- **Exercise brief**
From the data below, retype exactly the lines starting with the one that contains "The results appear in the graph above." and ending with the one that contains "of these requests.</span></span>", both included.

- **The data**
Content starts
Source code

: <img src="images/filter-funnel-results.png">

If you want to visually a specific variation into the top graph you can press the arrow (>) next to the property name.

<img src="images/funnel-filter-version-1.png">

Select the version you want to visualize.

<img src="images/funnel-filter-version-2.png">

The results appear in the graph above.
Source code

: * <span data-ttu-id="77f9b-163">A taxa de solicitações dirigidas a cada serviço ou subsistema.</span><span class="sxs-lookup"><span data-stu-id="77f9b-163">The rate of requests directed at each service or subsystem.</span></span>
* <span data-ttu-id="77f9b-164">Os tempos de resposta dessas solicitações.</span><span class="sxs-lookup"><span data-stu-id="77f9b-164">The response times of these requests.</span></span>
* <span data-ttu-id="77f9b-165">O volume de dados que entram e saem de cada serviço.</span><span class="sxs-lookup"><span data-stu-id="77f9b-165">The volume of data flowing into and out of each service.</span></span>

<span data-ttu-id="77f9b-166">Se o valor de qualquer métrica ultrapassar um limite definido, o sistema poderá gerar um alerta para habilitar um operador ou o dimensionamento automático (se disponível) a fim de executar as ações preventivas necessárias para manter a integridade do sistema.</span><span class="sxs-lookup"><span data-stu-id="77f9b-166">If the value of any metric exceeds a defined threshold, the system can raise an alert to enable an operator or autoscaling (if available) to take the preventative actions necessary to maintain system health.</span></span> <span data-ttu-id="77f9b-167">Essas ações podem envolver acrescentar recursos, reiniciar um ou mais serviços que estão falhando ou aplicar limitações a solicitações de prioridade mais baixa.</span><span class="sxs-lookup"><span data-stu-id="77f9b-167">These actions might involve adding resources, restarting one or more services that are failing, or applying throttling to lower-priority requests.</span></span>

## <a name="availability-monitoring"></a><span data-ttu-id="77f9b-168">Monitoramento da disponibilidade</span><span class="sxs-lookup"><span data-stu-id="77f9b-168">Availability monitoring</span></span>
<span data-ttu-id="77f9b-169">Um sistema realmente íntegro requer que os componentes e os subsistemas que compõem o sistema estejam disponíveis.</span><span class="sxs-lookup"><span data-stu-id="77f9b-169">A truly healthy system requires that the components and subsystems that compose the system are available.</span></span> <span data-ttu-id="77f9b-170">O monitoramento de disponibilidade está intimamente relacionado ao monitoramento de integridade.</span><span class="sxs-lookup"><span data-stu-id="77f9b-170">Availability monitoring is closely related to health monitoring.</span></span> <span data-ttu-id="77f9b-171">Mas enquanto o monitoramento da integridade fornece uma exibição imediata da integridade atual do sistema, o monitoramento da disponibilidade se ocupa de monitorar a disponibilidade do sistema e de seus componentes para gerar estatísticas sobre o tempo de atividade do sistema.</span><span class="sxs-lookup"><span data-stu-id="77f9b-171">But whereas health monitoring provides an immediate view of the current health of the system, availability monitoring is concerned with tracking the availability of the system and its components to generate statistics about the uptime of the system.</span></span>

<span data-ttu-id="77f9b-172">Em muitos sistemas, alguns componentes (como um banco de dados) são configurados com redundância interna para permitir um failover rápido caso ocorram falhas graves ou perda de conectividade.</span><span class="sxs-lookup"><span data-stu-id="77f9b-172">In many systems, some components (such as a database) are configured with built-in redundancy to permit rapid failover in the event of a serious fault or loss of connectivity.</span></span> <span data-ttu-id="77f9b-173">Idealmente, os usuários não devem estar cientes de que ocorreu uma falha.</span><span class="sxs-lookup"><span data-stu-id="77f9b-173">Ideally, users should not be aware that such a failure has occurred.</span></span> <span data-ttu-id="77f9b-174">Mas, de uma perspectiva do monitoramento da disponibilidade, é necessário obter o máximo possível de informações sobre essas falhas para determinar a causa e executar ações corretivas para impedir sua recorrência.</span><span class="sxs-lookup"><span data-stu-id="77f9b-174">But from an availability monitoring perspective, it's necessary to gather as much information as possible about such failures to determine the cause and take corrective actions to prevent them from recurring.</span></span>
Content ends
- **Result of the exercise**
The results appear in the graph above.
Source code

: * <span data-ttu-id="77f9b-163">A taxa de solicitações dirigidas a cada serviço ou subsistema.</span><span class="sxs-lookup"><span data-stu-id="77f9b-163">The rate of requests directed at each service or subsystem.</span></span>
* <span data-ttu-id="77f9b-164">Os tempos de resposta dessas solicitações.</span><span class="sxs-lookup"><span data-stu-id="77f9b-164">The response times of these requests.</span></span>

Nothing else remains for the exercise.